* _Entries shown_:
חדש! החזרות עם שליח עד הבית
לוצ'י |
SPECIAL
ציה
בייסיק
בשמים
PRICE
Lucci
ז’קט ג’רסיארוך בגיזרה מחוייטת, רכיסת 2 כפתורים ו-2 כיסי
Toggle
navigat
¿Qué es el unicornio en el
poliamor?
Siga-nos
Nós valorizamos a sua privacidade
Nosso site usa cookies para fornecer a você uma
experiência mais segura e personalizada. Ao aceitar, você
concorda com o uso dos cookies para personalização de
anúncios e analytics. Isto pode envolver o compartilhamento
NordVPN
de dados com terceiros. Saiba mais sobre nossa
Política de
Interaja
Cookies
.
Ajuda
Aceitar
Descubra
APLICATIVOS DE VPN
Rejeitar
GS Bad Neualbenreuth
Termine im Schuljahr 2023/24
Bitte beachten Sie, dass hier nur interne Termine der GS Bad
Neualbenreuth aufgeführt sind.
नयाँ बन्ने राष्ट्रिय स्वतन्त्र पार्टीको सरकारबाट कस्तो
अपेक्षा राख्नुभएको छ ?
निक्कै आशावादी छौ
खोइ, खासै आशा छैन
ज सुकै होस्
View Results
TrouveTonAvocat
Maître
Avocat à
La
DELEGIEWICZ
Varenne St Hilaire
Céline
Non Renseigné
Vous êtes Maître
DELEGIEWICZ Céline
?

...

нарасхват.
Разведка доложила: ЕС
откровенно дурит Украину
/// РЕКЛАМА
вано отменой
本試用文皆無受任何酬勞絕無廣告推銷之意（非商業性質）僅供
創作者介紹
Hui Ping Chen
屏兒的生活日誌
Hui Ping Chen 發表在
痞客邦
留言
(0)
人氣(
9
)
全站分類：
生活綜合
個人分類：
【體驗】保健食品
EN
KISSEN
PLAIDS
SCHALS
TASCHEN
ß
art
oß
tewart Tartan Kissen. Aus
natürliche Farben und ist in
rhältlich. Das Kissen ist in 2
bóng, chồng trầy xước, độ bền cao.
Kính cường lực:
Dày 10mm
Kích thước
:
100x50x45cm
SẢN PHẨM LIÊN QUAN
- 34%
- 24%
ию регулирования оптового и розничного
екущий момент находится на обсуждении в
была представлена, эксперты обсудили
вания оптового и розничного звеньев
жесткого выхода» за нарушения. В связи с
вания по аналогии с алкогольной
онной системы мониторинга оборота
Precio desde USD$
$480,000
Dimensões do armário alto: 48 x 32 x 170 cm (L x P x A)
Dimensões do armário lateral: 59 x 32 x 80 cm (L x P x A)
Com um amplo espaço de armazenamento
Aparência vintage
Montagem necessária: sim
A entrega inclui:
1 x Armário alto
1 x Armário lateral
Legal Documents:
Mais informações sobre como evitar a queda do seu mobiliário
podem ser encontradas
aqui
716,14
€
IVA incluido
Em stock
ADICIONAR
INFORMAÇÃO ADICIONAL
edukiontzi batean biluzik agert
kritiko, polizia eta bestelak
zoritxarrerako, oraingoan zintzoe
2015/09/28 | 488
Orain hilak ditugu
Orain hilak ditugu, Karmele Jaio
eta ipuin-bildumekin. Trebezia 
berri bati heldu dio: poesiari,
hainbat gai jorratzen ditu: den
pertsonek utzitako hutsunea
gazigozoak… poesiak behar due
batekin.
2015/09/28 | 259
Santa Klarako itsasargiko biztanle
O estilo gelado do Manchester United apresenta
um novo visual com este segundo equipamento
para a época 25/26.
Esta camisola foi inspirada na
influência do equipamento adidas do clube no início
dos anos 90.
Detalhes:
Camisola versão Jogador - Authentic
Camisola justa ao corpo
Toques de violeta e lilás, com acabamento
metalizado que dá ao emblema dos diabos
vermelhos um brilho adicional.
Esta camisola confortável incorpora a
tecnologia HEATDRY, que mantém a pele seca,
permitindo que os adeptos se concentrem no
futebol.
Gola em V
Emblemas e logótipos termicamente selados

* _What you have to do_:
Copy the lines of the items above, from the line that contains "חדש! החזרות עם שליח עד הבית" through the line that contains "experiência mais segura", with both of those lines included and nothing changed.

* _Written response_:
חדש! החזרות עם שליח עד הבית
לוצ'י |
SPECIAL
ציה
בייסיק
בשמים
PRICE
Lucci
ז’קט ג’רסיארוך בגיזרה מחוייטת, רכיסת 2 כפתורים ו-2 כיסי
Toggle
navigat
¿Qué es el unicornio en el
poliamor?
Siga-nos
Nós valorizamos a sua privacidade
Nosso site usa cookies para fornecer a você uma
experiência mais segura e personalizada. Ao aceitar, você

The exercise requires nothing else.